This post was included in the Patients for a Moment: Starting Fresh blog carnival hosted at chronicbabe.com.
A couple of months ago I started a new job. My Twitter friends were probably sick to death of hearing me talk about job applications – it took an entire year and a half to get one. I did find a good job finally and I’m happy about that, but it’s also hard to let go of the career I was SUPPOSED to have. Since high school, I worked towards a medical career. I took the advanced science classes – and sacrificed sleep to pass them. I put in the hours of lab research and community service. I shadowed doctors at ridiculously early hours of the morning. I even got in to a great medical school program and started attending classes. Then the lupus reared its ugly head and all of a sudden that dream was just gone. There was no way the crazy hours and high stress levels were going to get along with my lupus, so I was forced to leave the medical program. I think I’m still mourning that loss. I see my new job as a poor substitute for the life I wanted, and that just isn’t a great way to face the world. It certainly doesn’t help that my new job is in clinical research – a field that I was trying to run far away from because I knew it wasn’t where I wanted to be. It’s definitely not something I want to do full time for the rest of my life.
It’s so frustrating when people say things like “Oh well, that’s ok, you can just find another career.” Well, sure, I can find another career, but it won’t be the career I wanted. The one that I dreamed about and spent 10 years working towards. That one was taken away from me by factors beyond my control. I know people mean well, but those comments just aren’t helpful. And then there are comments that I get from other members of the chronic disease community. Things like “Why can’t you just be grateful that you can even manage to work fulltime. I’m never going to be able to do that again. I wish I could work somewhere – anywhere.” I get where they’re coming from. The loss of life goals and feeling like we’re stuck on the fringes of society outside the circles of “respectable” citizens that do their part is a very difficult part of the chronic disease reality. I certainly don’t mean to undermine their feelings when I complain about my job situation, but I also shouldn’t have to hide my feelings from my friends. Everyone’s life is affected differently by these diseases, even if the overarching themes are the same.

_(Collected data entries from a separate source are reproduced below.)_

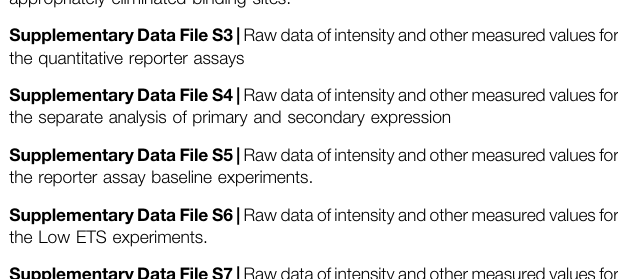
Supplementary Table S4 | Pairwise comparisons using t-tests with pooled SD for data of separated analysis of mutation constructs with primary and secondary notochord. Above, primary notochord. Below, secondary notochord. Red p -value < 0.05. Supplementary Table S5 | Pairwise comparisons using t-tests with pooled SD for data of comparison of primary/secondary ratio of intensity. Red p -value < 0.05. Supplementary Table S6 | Pairwise comparisons using t-tests with pooled SD for data of Separated analysis of ETS and low ETS constructs with primary and secondary notochord. Above, primary notochord. Middle, secondary notochord. Below, primary/secondary ratio of intensity. Red p -value < 0.05. SupplementaryTableS7| The major difference between wildtype and Low ETS mutation constructs. Above to below, ETS, RBPJ, FOSB:JUN, FOXA1, ZIC1 and T sites. Left, wild type. Right, Low ETS. Gray, appropriately eliminated sites on Low ETS construct. Blue, the score was decreased but not completely eliminated sites on Low ETS construct. Pink, accidentally eliminated sites on Low ETS construct. Yellow, accidentally score increased sites on Low ETS construct. Supplementary Table S8 | Details of individual TFBS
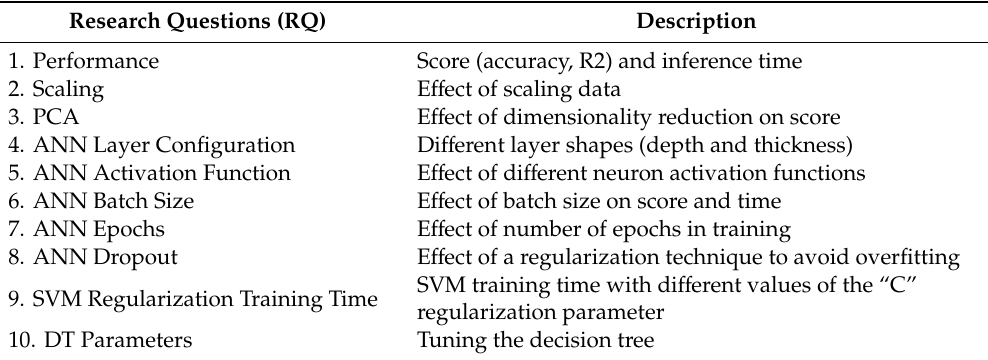
Table 5. Research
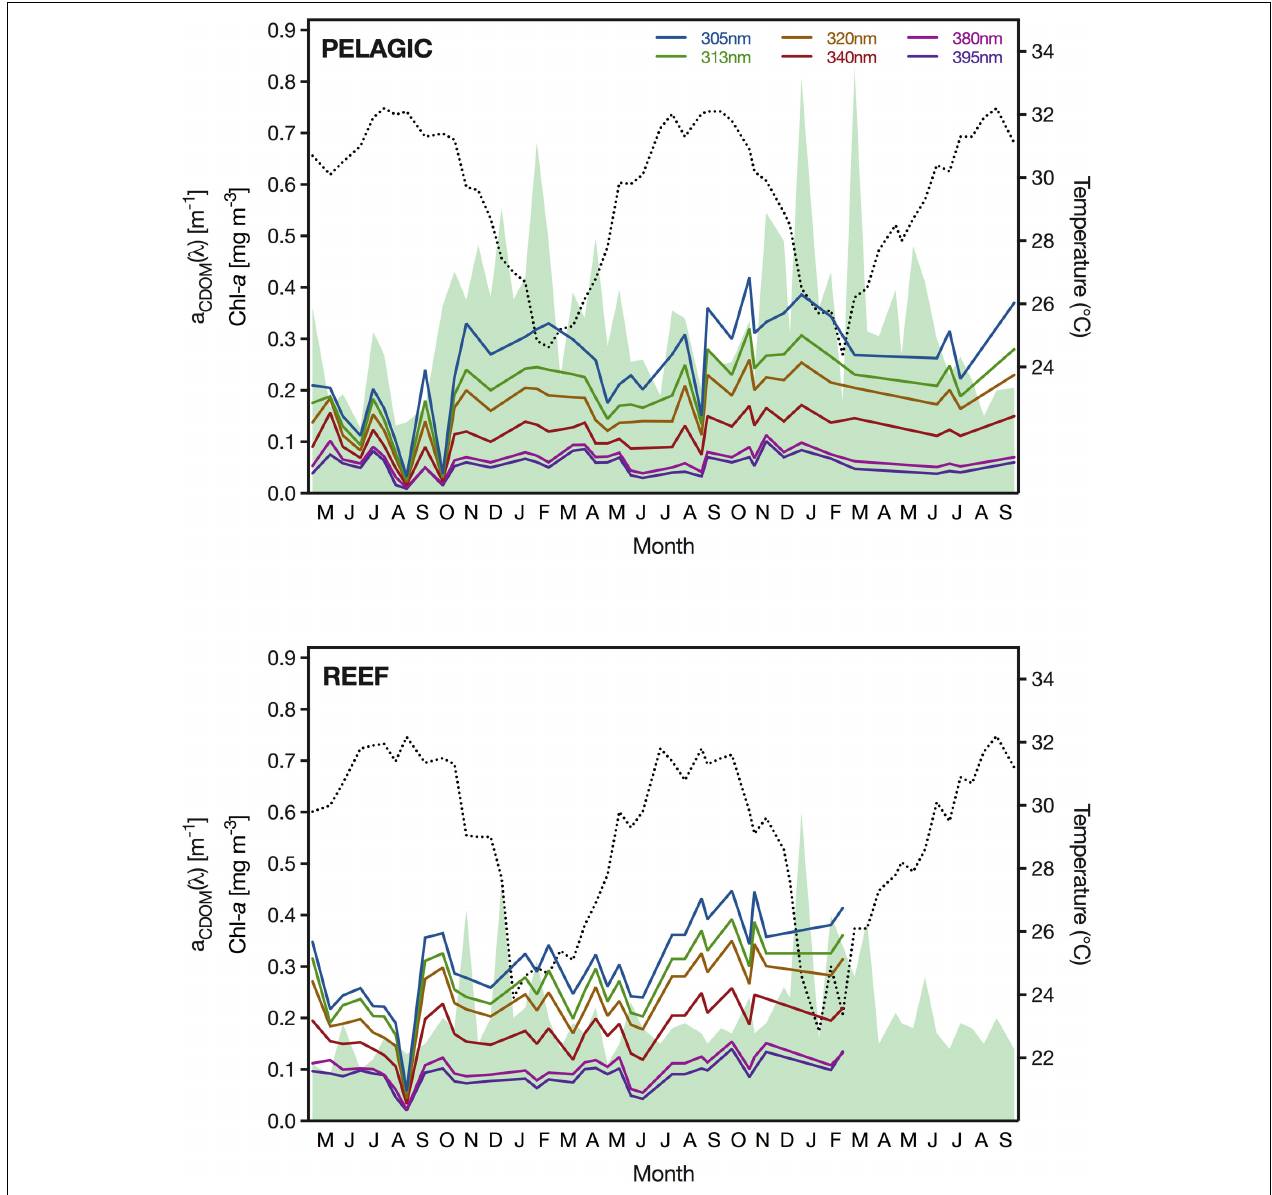
FIGURE 3 | Sea surface temperature (SST) in < 1 m depth (dotted black line), surface concentration of Chl- a (shaded green area) and absorption coefficient of CDOM (a CDOM ) for the wavelengths 305, 313, 320, 340, 380, 395 nm (see figure legend for color coding) between May 2016 and September 2018 at the pelagic sampling station (22.309333 ◦ N, 38.997389 ◦ E) (upper panel) and the reef (22.309333 ◦ N, 38.997389 ◦ E) (lower panel) .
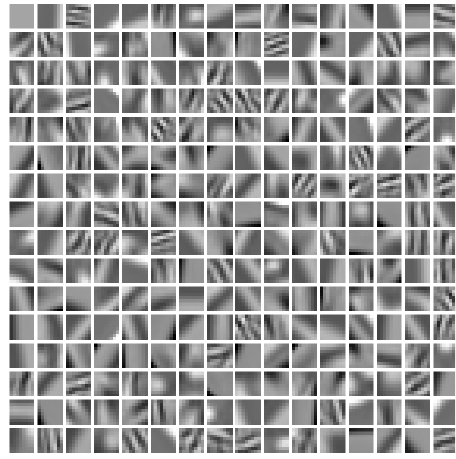
Figure 5. The dictionary trained using Figure 4.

It probably isn’t great for my mental health to see my life in this pessimistic light all the time. So I think my new goal is going to be to remember that just because this is where I’m working now doesn’t mean that this is where I need to end up. I’m not stuck here and it’s time to stop being so bitter about what I’ve lost and start thinking about what I can still achieve DESPITE the lupus. It sounds so simple in theory, but I think it’s going to be even harder than I can possibly imagine. But all I can do is to try to keep steering myself towards the attitude that I want not the one that comes so easily right now. I may have started my job a couple of months ago, but I think the true fresh start is happening now.